POUR breaks accessibility into four questions. Here are two most actionable principles from each, ones you'll check first in Figma or during handoff.
Perceivable: Can they see/hear it?
- 1. Color Contrast (WCAG 1.4.3 AA): Text needs 4.5:1 contrast ratio against backgrounds. Test your designs with tools like Stark or WebAIM checker, dark text on light backgrounds fails most often.
- 2. Image Alt Text (WCAG 1.1.1 A): Every meaningful image needs descriptive alt text (e.g., "Designer reviewing wireframes on laptop" vs. "image.jpg" Decorative images get empty alt""
Operable: Can they use it?
- 1. Keyboard Navigation (WCAG 2.1.1 A): Every interactive element (buttons, links, forms) must be reachable and usable via Tab key alone, no mouse needed. Test by using the website with only your keyboard.
- 2. Target Size (WCAG 2.5.5 AA): Buttons/links need 24x24 CSS pixels minimum. Small icons kill mobile accessibility.

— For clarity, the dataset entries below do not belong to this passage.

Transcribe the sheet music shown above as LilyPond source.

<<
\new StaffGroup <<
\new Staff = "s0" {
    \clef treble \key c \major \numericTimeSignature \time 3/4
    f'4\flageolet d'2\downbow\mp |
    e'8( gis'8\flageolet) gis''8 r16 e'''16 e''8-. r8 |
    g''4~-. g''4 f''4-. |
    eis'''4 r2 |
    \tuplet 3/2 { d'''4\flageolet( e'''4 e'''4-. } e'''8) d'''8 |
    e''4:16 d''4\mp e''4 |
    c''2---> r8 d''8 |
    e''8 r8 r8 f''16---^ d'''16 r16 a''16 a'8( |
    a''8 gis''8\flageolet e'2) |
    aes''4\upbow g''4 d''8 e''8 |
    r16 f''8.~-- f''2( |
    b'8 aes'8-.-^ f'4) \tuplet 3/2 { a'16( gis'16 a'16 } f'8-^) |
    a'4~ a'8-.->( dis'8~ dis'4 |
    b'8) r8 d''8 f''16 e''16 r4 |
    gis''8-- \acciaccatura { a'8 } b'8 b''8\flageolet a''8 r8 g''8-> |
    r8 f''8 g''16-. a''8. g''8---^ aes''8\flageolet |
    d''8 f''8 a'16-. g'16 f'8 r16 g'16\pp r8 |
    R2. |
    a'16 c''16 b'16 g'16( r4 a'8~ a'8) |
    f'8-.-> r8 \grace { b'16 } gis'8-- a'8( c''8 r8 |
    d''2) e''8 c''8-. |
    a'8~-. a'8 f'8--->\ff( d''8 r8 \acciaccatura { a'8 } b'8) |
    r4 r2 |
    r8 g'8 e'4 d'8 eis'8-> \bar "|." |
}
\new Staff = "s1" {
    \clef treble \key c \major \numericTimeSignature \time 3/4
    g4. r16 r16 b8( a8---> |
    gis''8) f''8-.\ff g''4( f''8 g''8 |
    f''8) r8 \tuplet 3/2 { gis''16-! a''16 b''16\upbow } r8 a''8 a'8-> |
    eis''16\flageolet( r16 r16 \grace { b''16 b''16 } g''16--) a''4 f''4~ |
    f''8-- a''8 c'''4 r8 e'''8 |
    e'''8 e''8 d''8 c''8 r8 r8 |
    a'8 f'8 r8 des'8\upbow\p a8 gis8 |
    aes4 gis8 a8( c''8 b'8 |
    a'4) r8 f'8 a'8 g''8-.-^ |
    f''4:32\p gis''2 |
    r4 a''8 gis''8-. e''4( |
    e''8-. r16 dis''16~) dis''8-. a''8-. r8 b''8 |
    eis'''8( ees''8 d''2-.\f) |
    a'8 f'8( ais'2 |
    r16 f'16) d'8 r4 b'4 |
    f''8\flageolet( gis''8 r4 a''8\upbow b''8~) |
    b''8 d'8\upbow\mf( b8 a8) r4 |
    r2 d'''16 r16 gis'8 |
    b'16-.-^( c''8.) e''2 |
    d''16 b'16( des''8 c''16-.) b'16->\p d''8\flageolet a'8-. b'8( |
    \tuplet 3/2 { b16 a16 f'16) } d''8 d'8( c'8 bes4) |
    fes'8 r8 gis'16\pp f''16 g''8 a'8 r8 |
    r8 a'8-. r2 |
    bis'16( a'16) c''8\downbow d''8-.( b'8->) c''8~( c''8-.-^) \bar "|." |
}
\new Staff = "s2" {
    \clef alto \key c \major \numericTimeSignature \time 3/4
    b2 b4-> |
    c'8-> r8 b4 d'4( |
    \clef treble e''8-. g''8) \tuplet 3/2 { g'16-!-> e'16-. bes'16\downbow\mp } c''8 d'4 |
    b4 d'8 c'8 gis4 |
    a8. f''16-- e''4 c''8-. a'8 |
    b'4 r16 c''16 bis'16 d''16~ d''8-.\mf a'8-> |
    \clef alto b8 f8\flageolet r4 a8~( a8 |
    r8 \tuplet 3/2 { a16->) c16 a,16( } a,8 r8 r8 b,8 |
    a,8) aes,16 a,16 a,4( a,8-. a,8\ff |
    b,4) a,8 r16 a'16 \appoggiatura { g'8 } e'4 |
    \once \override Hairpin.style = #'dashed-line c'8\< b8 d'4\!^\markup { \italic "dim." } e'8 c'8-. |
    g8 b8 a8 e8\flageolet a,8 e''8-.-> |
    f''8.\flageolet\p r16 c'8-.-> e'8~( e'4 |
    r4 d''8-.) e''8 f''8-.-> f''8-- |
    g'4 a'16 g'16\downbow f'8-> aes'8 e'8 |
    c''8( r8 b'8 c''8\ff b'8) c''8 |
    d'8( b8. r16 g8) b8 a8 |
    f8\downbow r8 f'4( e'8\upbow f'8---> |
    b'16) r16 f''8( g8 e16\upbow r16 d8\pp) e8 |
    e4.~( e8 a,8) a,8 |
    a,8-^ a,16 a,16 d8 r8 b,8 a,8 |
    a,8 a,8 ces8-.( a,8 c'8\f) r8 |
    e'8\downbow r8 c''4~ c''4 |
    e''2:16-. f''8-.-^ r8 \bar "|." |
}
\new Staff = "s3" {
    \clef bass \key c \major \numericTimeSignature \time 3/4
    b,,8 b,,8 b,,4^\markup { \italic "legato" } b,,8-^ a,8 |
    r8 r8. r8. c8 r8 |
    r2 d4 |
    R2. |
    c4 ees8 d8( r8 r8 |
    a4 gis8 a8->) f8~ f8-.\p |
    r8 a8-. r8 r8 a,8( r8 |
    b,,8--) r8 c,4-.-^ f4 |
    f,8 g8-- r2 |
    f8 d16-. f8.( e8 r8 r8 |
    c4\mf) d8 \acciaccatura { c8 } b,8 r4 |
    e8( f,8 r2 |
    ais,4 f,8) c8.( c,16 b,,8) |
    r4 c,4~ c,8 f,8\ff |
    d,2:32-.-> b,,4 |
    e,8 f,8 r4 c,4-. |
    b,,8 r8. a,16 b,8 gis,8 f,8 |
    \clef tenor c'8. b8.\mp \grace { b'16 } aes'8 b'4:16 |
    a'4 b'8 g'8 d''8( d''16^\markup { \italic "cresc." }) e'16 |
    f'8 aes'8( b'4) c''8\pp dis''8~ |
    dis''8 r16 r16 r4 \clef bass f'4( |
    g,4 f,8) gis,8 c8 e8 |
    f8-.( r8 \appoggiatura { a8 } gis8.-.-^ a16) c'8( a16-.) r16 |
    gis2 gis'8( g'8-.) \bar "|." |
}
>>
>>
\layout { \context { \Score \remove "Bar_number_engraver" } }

Understandable: Can they read it?
- 1. Readable Text (WCAG 3.1.5 AA): Use common words at 8th-grade reading level. Avoid jargon overload, tools like Hemingway App flag complex sentences.
- 2. Predictable Navigation (WCAG 3.2.3 AA): Consistent layouts (logo top-left, menu top-right) help users with cognitive disabilities. Don't surprise them with random button placements.
Robust: Does it work everywhere?
- 1. Semantic Headings (WCAG 1.3.1 A): Use proper H1, H2, H3 tags for structure, not just styling. Screen readers jump between headings, styled divs break this flow.
- 2. ARIA Labels (WCAG 4.1.2 A): Custom interactive elements (e.g., sliders, accordions) need aria-label or aria-labelledby for screen readers.
Tip: Master these 8 first: they cover 80% of WCAG issues.